#### [The task]
In how many lines of the records does "accès" appear? Answer with one number.

Page-level text extractions
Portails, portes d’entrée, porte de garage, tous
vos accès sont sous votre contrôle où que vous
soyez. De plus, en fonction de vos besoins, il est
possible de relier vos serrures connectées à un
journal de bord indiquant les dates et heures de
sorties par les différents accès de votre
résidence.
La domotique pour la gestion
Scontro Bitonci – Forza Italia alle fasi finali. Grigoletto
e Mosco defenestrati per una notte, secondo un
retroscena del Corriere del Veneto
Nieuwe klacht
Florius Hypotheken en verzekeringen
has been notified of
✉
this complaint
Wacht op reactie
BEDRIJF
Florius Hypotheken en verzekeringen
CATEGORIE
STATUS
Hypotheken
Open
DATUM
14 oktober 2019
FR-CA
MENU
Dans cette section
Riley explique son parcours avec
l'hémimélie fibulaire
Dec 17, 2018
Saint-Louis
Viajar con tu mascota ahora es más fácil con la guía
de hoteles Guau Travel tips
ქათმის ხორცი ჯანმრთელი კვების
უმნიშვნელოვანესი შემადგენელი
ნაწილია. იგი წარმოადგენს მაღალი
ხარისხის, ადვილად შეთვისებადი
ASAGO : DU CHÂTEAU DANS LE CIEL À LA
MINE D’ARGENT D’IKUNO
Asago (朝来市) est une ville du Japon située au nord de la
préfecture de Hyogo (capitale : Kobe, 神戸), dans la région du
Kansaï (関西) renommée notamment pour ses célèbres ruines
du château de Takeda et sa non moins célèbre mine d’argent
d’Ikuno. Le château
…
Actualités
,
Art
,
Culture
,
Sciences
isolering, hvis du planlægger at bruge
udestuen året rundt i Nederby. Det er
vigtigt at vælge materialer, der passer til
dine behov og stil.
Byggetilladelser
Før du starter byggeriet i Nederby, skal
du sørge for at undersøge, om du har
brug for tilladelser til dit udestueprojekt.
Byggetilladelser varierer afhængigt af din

#### [Exercise result]
2